Selected passage
┌────────
Resonances: The Potential of Regenerative Practice and Indigenous Ways of Being in Relationship to Place
The Impact Fund is an internal program supporting thought leadership in sustainability and digital innovation for the built environment. It runs annually, funding projects, studies, essays, and advisory pieces that provide new insights into how to perceive, design, and develop our human environment. It is an opportunity to reflect, question, think big, and offer solutions to make the world more resilient, just, and regenerative. The essays written here will form a book collection called The Global Impact Essays.
The first of these essays, Resonances: The Potential of Regenerative Practice and Indigenous Ways of Being in Relationship to Place by Mary Casey and Robin Hawker, looks at the parallels between the worldview of Regenerative Practice and Indigenous ways of being and being in relationship to living systems.
The building industry has arrived at what Thomas Kuhn, author of The Structure of Scientific Revolutions, would have called a crisis—a point at which one can see that the current way of seeing the world is creating serious issues—and this is not a one-off occurrence but a pattern. It is time to consider other ways of looking at how the understanding of the world has been framed and develop new perspectives that better fit observed reality. Rather than thinking the planet would be better off without human beings, this essay explores how people are not only necessary to Nature; we are Nature.
In the past twenty-five years of sustainability consulting, the extent of the utility of ‘less harmful’ ways of approaching humanity's impact on living systems has been reached. To help reconcile humanity's relationship with the ecosystem, the building industry has the opportunity to be responsible for its impact and seek to change from a degenerative to a regenerative model.
└────────
Request 1
Answer these questions about the passage on regenerative practice:
(a) What is the name of the book collection the essays will form?
(b) Who wrote The Structure of Scientific Revolutions?
(c) How many years of sustainability consulting are mentioned?
Request 2
Reproduce the passage on regenerative practice word for word, from "The first of" to "to living systems.".

Entries taken from a collection:
┌────────
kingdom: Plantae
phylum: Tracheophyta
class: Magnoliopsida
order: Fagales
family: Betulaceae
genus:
└────────
Complete answer 1
(a) The Global Impact Essays
(b) Thomas Kuhn
(c) Twenty-five

Complete answer 2
The first of these essays, Resonances: The Potential of Regenerative Practice and Indigenous Ways of Being in Relationship to Place by Mary Casey and Robin Hawker, looks at the parallels between the worldview of Regenerative Practice and Indigenous ways of being and being in relationship to living systems.